The Iceberg REST Catalog and the Catalog Wars: Polaris, Unity, Lakekeeper

The lakehouse made a promise: your data lives in open formats on cheap object storage, and any engine can read it, so you're never locked in again. It was true — and incomplete. Because there's a piece nobody talks about at the storage layer that quietly holds all the power: the catalog. It's the service that knows which tables exist, where each one's current metadata lives, and — critically — that brokers the atomic commit when you write. Open the file format all you like; if the catalog is proprietary, your lakehouse is still locked to a vendor. That realization is what set off the catalog wars, and the peace treaty everyone is now fighting to control is the Iceberg REST Catalog spec.

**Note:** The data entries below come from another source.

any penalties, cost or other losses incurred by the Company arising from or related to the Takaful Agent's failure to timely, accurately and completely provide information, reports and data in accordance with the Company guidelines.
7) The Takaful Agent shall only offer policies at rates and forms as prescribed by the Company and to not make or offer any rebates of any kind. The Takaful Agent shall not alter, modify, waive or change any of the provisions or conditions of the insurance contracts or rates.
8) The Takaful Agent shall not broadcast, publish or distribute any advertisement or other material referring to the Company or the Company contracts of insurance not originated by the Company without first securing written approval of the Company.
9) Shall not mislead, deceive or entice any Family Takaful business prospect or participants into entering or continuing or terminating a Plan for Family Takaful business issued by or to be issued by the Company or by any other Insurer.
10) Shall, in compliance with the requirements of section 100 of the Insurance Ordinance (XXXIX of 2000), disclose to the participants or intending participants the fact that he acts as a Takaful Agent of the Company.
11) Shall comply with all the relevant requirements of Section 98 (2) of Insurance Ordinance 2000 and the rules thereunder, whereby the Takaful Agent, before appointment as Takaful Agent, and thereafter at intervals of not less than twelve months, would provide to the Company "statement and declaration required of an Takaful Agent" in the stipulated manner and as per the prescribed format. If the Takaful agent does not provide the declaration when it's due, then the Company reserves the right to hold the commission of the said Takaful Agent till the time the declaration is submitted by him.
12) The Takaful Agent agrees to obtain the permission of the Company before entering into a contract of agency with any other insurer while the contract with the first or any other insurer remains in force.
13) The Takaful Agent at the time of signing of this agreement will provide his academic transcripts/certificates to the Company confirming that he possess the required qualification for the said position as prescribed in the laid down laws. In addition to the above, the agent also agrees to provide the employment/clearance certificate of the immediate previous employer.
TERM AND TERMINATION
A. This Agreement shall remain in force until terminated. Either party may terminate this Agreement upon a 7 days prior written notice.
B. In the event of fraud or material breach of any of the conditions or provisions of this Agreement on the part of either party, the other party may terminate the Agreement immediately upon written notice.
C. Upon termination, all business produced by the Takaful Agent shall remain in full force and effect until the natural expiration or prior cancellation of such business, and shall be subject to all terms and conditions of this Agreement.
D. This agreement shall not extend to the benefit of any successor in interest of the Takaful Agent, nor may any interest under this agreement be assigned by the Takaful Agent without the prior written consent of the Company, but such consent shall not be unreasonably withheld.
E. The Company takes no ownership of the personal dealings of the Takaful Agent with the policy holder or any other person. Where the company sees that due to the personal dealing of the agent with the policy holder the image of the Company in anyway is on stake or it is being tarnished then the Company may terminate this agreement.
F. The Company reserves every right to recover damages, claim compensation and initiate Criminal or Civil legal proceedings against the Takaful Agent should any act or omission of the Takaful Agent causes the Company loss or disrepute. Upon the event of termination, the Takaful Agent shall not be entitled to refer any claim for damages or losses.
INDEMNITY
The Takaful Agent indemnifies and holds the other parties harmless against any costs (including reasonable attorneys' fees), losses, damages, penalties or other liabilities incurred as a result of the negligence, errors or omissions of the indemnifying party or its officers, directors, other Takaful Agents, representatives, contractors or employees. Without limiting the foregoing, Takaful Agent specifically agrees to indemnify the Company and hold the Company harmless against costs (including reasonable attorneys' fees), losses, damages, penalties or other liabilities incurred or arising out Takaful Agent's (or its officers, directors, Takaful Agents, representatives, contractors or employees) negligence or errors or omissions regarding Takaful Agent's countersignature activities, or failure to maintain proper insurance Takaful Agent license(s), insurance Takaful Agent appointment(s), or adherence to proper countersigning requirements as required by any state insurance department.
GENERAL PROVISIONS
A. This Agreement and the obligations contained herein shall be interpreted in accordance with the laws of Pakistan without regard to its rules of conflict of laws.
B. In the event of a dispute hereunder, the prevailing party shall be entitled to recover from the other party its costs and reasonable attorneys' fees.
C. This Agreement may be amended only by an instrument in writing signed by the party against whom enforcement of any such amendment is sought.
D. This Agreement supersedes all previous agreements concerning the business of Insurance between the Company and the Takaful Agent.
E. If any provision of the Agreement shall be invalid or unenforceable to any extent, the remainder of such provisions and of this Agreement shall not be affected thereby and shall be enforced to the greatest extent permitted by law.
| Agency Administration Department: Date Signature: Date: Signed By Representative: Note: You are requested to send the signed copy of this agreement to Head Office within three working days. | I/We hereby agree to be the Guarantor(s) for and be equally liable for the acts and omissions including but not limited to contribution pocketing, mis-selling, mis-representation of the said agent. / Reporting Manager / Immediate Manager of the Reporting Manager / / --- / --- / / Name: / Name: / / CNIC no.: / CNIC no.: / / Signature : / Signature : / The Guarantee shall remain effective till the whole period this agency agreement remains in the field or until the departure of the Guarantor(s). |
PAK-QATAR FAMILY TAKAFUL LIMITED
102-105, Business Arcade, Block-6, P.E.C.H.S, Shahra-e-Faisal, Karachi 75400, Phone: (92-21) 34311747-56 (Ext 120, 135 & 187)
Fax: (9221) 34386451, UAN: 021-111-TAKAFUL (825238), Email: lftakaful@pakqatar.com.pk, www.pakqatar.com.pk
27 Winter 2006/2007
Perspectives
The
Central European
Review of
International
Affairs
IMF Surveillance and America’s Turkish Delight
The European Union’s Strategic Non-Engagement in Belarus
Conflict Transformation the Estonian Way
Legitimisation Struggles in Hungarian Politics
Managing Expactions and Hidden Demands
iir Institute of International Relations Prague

Here's the through-line: open table formats decoupled the engine from the storage. The Iceberg REST Catalog aims to decouple the engine from the catalog — the same unlock, one layer up. Whoever owns the catalog owns governance, interop, and the real lock-in. So Snowflake, Databricks, AWS, and a wave of open-source projects all rushed in. This is the map.

What a catalog actually does

It's worth being precise, because "catalog" gets used for three different things. In the lakehouse sense, a catalog is the metadata service that, for each table, tracks its existence in a namespace and — the load-bearing job — holds the pointer to the current metadata file. An Iceberg table is a tree of metadata and data files; "the current state of the table" is whichever root metadata file the catalog says is current. When you commit a write, you're asking the catalog to atomically swap that pointer from the old metadata to the new — and to reject your commit if someone else swapped it first. That atomic compare-and-swap is what gives a lake table its ACID guarantee. No catalog, no safe concurrent writes.

So the catalog isn't a directory you browse. It's the transaction coordinator and the source of truth for "what is the table right now." For years that role was filled by the aging Hive Metastore; then every platform built its own — AWS Glue, Snowflake's internal catalog, Databricks' Unity Catalog — and each one tied your tables to that platform. The catalog became the lock-in that the open format was supposed to kill.

The Iceberg REST Catalog: a standard API

The fix is gloriously boring: define a standard REST API that any catalog can implement and any engine can speak. That's the Iceberg REST Catalog specification — a documented HTTP interface for creating namespaces and tables, loading a table's current metadata, and committing updates (the atomic swap). An engine that speaks Iceberg REST can talk to any compliant catalog without a custom plugin, and a catalog that implements it can serve any compliant engine.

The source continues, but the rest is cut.